(Exercise details): Give the entries again exactly, every one of them.

Excerpted records Start Marker

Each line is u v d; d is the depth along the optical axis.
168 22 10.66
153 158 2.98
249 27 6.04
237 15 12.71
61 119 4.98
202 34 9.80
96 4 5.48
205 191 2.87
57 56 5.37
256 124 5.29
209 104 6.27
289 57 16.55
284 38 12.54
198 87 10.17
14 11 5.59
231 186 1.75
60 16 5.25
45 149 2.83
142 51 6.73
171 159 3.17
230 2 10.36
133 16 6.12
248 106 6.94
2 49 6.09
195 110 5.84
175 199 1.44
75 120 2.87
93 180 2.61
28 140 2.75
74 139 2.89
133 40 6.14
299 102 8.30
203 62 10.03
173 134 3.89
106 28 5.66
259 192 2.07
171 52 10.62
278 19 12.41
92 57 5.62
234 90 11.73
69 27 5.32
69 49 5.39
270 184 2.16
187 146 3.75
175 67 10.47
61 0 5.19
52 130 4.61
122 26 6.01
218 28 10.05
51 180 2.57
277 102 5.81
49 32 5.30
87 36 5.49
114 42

Excerpted records End Marker

(Answer to this exercise):
Each line is u v d; d is the depth along the optical axis.
168 22 10.66
153 158 2.98
249 27 6.04
237 15 12.71
61 119 4.98
202 34 9.80
96 4 5.48
205 191 2.87
57 56 5.37
256 124 5.29
209 104 6.27
289 57 16.55
284 38 12.54
198 87 10.17
14 11 5.59
231 186 1.75
60 16 5.25
45 149 2.83
142 51 6.73
171 159 3.17
230 2 10.36
133 16 6.12
248 106 6.94
2 49 6.09
195 110 5.84
175 199 1.44
75 120 2.87
93 180 2.61
28 140 2.75
74 139 2.89
133 40 6.14
299 102 8.30
203 62 10.03
173 134 3.89
106 28 5.66
259 192 2.07
171 52 10.62
278 19 12.41
92 57 5.62
234 90 11.73
69 27 5.32
69 49 5.39
270 184 2.16
187 146 3.75
175 67 10.47
61 0 5.19
52 130 4.61
122 26 6.01
218 28 10.05
51 180 2.57
277 102 5.81
49 32 5.30
87 36 5.49
114 42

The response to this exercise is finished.